# Barrettes simm 72 br



## Langellier (4 Mai 2006)

Bonjour,
Je viens de récupérer, en vrac, des barrettes dont ces deux-ci :





Ce sont des 72 broches qui mécaniquement iraient dans les emplacements prévus, par exemple sur mon performa 6200 qui a actuellement 24 Mo de mémoire vive (2 barrettes indépendantes de 16 et 8 Mo).
Merci de me renseigner sur les types de mac susceptibles de recevoir ces barrettes.


----------



## eve13_fr (4 Mai 2006)

Difficile de répondre. 
Mais, possèdes-tu Mactracker*?

http://www.mactracker.ca/

Tu y trouveras tous les macs et tout ce dont il faut savoir sûr chacun d'eux.


----------



## Pascal 77 (4 Mai 2006)

Pas mieux, en gros, ces barrettes ont été utilisées sur les Mac allant du LC III au Performa 6360, en passant par les quadra et centris (700 et 900 exceptés).


----------



## Invité (4 Mai 2006)

J'ai les mêmes dans mon ClassicII, dans des LC et dans le Quadra 660AV.
La palette est grande


----------



## Langellier (4 Mai 2006)

eve13_fr a dit:
			
		

> Difficile de répondre.
> Mais, possèdes-tu Mactracker*?
> http://www.mactracker.ca/
> Tu y trouveras tous les macs et tout ce dont il faut savoir sûr chacun d'eux.


Oui, j'ai Mactracker. Ces barrettes simm 72 broches correspondent aux macs de type LC et performa, mais je voulais être sûr. Ce qui m'a inquiété c'est "EDO" écrit sur l'une d'elle et l'allure de la seconde avec sa grande et unique plaque noire !
Une question : Pourquoi la valeur en mémoire est-elle si rarement précisée sur les barrettes ? Cela évitérait de tester cad démonter, placer la ou les barrettes, démarrer pour voir le résultat  ?


----------



## Pascal 77 (4 Mai 2006)

Langellier a dit:
			
		

> Oui, j'ai Mactracker. Ces barrettes simm 72 broches correspondent aux macs de type LC et performa, mais je voulais être sûr. Ce qui m'a inquiété c'est "EDO" écrit sur l'une d'elle et l'allure de la seconde avec sa grande et unique plaque noire !
> Une question : Pourquoi la valeur en mémoire est-elle si rarement précisée sur les barrettes ? Cela évitérait de tester cad démonter, placer la ou les barrettes, démarrer pour voir le résultat  ?

-.-.-

## Consigne 1
Répondez à ces questions sur le fil de discussion consacré aux barrettes SIMM :
(a) Quelle quantité de mémoire vive le Performa 6200 de Langellier possède-t-il actuellement ?
(b) D'après Pascal 77, quels modèles font exception parmi les quadra et centris ?
(c) Quel mot, écrit sur l'une des barrettes, a inquiété Langellier ?

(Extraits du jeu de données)
-.-.-

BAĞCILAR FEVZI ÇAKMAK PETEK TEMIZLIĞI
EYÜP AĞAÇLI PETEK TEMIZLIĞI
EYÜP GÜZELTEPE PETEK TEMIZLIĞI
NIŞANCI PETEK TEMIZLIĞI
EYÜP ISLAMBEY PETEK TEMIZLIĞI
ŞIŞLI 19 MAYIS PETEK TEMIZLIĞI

-.-.-

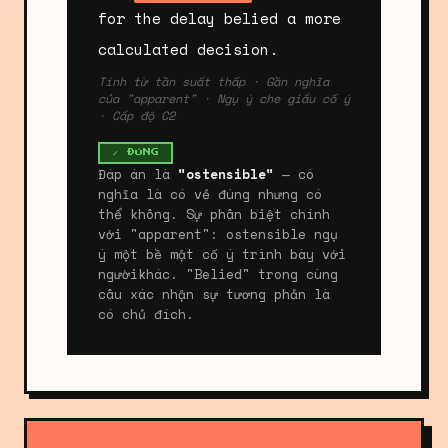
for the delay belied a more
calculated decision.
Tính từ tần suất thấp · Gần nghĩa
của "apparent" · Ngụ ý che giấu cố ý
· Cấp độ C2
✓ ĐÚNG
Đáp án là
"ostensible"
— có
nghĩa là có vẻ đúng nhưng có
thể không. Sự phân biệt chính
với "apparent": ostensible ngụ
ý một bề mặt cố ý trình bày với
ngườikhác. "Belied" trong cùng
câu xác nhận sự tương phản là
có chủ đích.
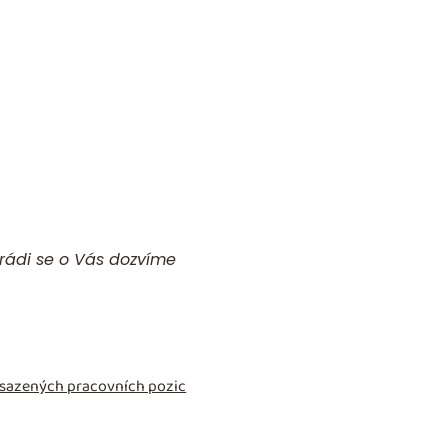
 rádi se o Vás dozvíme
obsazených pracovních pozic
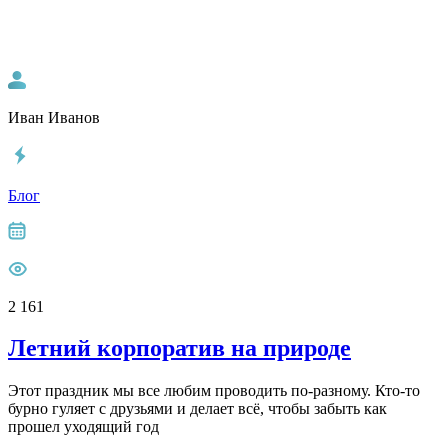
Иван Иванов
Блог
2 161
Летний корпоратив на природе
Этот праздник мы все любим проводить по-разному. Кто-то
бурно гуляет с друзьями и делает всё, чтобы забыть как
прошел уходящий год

-.-.-

## Consigne 2
Restituez sous forme de liste JSON de chaînes les entrées allant de la ligne contenant « BAĞCILAR FEVZI ÇAKMAK PETEK TEMIZLIĞI » jusqu'à la ligne contenant « ŞIŞLI 19 MAYIS PETEK TEMIZLIĞI » incluse, avec une chaîne par ligne et sans les lignes vides.

## Réponse 1
(a) 24 Mo, répartis en deux barrettes indépendantes de 16 et 8 Mo.
(b) Les 700 et 900.
(c) « EDO ».

## Réponse 2
[
  "BAĞCILAR FEVZI ÇAKMAK PETEK TEMIZLIĞI",
  "EYÜP AĞAÇLI PETEK TEMIZLIĞI",
  "EYÜP GÜZELTEPE PETEK TEMIZLIĞI",
  "NIŞANCI PETEK TEMIZLIĞI",
  "EYÜP ISLAMBEY PETEK TEMIZLIĞI",
  "ŞIŞLI 19 MAYIS PETEK TEMIZLIĞI"
]